Find the string "middle" in the data, and copy out each line that has it.

*RECORDS SHOWN*
%%

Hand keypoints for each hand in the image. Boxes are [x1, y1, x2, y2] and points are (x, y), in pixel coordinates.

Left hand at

%%
%%

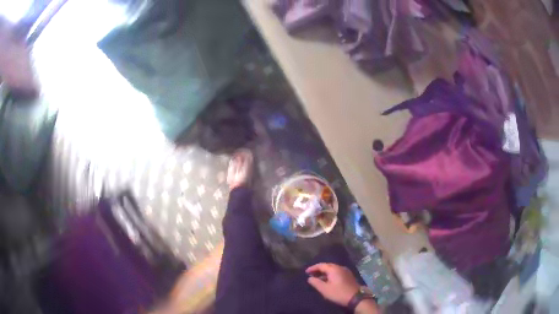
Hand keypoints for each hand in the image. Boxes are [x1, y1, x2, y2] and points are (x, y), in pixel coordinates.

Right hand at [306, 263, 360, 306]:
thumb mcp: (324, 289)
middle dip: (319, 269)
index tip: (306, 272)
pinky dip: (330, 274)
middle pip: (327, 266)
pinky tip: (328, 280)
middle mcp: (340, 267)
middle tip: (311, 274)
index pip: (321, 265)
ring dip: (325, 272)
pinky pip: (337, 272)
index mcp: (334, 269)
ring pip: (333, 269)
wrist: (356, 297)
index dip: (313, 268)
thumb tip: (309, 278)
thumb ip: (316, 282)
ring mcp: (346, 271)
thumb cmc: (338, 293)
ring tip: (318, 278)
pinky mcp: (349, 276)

%%

*TASK RESULT*
middle dip: (319, 269)
middle pip: (327, 266)
middle mcp: (340, 267)
middle tip: (311, 274)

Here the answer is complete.